I thought I would be able to do better than this since my FSB is running pretty fast at 400 MHz. But while it is running fast, the processor is also pumping out more data as it too is OC'd. I played around with faster processor and FSB speeds, but I could only shave a few ms off the numbers and it wasn't worth it in my opinion.

For fun I ran the computer at it's proper settings of 2.4 GHz, 266 MHz FSB, 4 cores, and got iteration times of 96 ms (vice 65 ms). That's a pretty big improvement from OC. For those that have never OC'd and are afraid (for lack of a better word), my advice is to try it with a proven system like this. The cost is low, the performance gain (~30%) is significant, and its actually quite fun. Read up on it a bit but then go for it. Reading forever isn't like doing it.

For comparison to the 920 i7 (2.6GHz), the benchmark page lists the iteration time for a 2560K FFT at 52.37 ms. Also, a different user reported four instances ran on the i7 at about the same speed, indicating that the improved memory management likely did away with the bottleneck. So let's assume the i7 will run all 4 cores at this speed. My OC'd system was only able to achieve 65 ms for 4 instances, so the i7 is about 25% faster. But a system built around a 920 i7 will readily cost twice as much ($720 vs $360) as the one here, making the performance/price better for the Q6600.

Overall a fun experiment.

Prime95 2008-11-30 18:43

[QUOTE=stars10250;151377]I suspected a large slowdown might occur when the FFT size no longer fit nicely into the L2 cache (when running cores 0 and 1 for instance), but this didn't really happen. The Q6600 has 4 MB of L2 per 2 cores, so one 2560K FFT fits nicely but two doesn't.[/QUOTE]

One 2560K FFT takes 2560K * 8 bytes (size of a double precision float) = 20MB. And this is just for the FFT data. Sin/cos data and IBDWT weights add to the total. No FFTs presently being run fit in the L2 or L3 cache of any processor currently available.

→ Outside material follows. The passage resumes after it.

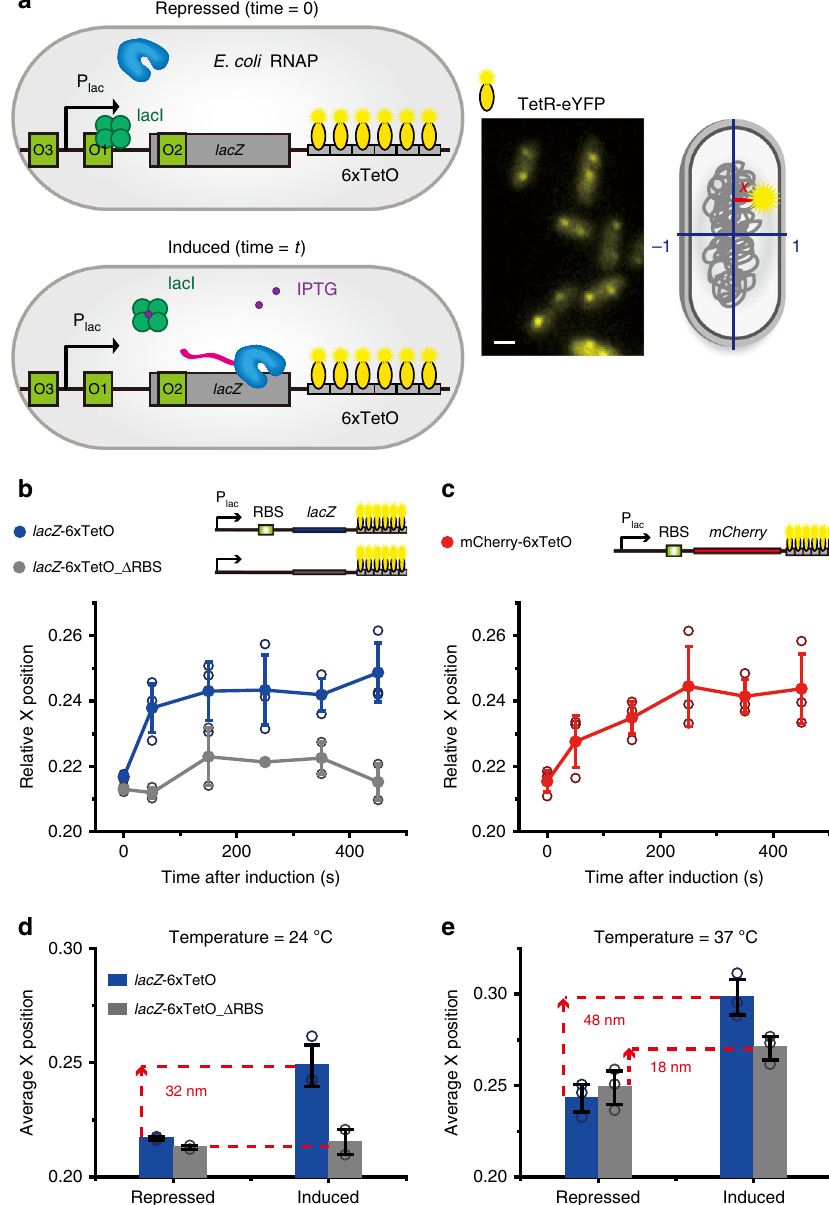
Fig. 3 Direct observation of the movement of a non-membrane protein gene locus by transcription of E. coli RNAP. a A schematic of the gene system used to detect location of the lacZ gene locus transcribed by E. coli RNAP (left panel). Six repeats of TetO (6xTetO) were inserted downstream of the lacZ gene or mCherry gene transcribed by E. coli RNAP. TetR-eYFPs bound to the TetO array were detected as a fl uorescent spot (middle panel). The localization error was 30 nm. Scale bar, 1 μ m. b Quantitative analysis of the movement of the lacZ gene locus. The lacZ gene locus moved to the nucleoid periphery after IPTG induction ( lacZ -6xTetO strain, blue squares) (>1500 spots). Movement of the lacZ gene locus following the RBS deletion ( lacZ -6xTetO_ Δ RBS strain, gray circles) was not observed (>800 spots). Data represent mean ± s.d. obtained from three independent experiments. Each point represents independent measurement. c Quantitative analysis of mCherry gene locus movement. Movement of the mCherry gene to the nucleoid periphery was observed after IPTG induction ( mCherry -6xTetO, red squares) (>940 spots). Data represent mean ± s.d. obtained from three independent experiments. Each point represents independent measurement. d , e Comparison of gene locus movement with and without the RBS at 24°C ( d ) and 37°C ( e ). Average relative x-positions of gene loci were obtained without IPTG (repressed) and 5 min after adding IPTG (induced). Blue bar, lacZ -6xTetO, and gray bar, lacZ -6xTetO_ Δ RBS. Bar and error bars represent mean ± s.d. from three independent experiments. Each point represents independent transcription system allows us to control the transcriptional signi fi cantly increased to 81 ± 14 nm at 24°C (Fig. 5b – d) relative activity through T7 RNAP concentration variation. Thus, we used to the 32 ± 9 nm distance driven by E. coli RNAP, as shown in T7 RNAP transcription system in this study. High transcription Fig. 3d. In addition, the outward movement of the lacZ gene locus levels were achieved by using high concentrations of T7 RNAP, in the axial direction (78 ± 32 nm) was also observed in the and the gene location was detected by 12xTetO (T7p_ lacZ - T7p_ lacZ -12xTetO strain (Supplementary Fig. 11), which was not 12xTetO). Indeed, the distance moved by the lacZ gene locus was observed in other experimental conditions that expressed less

stars10250 2008-11-30 21:17

[quote=Prime95;151381]One 2560K FFT takes 2560K * 8 bytes (size of a double precision float) = 20MB. And this is just for the FFT data. Sin/cos data and IBDWT weights add to the total. No FFTs presently being run fit in the L2 or L3 cache of any processor currently available.[/quote]

Thanks for the clarification :)

stars10250 2008-11-30 21:25

[quote=stars10250;151377] a system built around a 920 i7 will readily cost twice as much ($720 vs $360) as the one here, making the performance/price better for the Q6600.
[/quote]

I guess to be fair, one could consider overclocking the i7 system to achieve even better performance for the price. I've seen several reports on this already, and I believe all the current X58 motherboards are overclockable. I don't know of any P95 benchmarks for such a system however.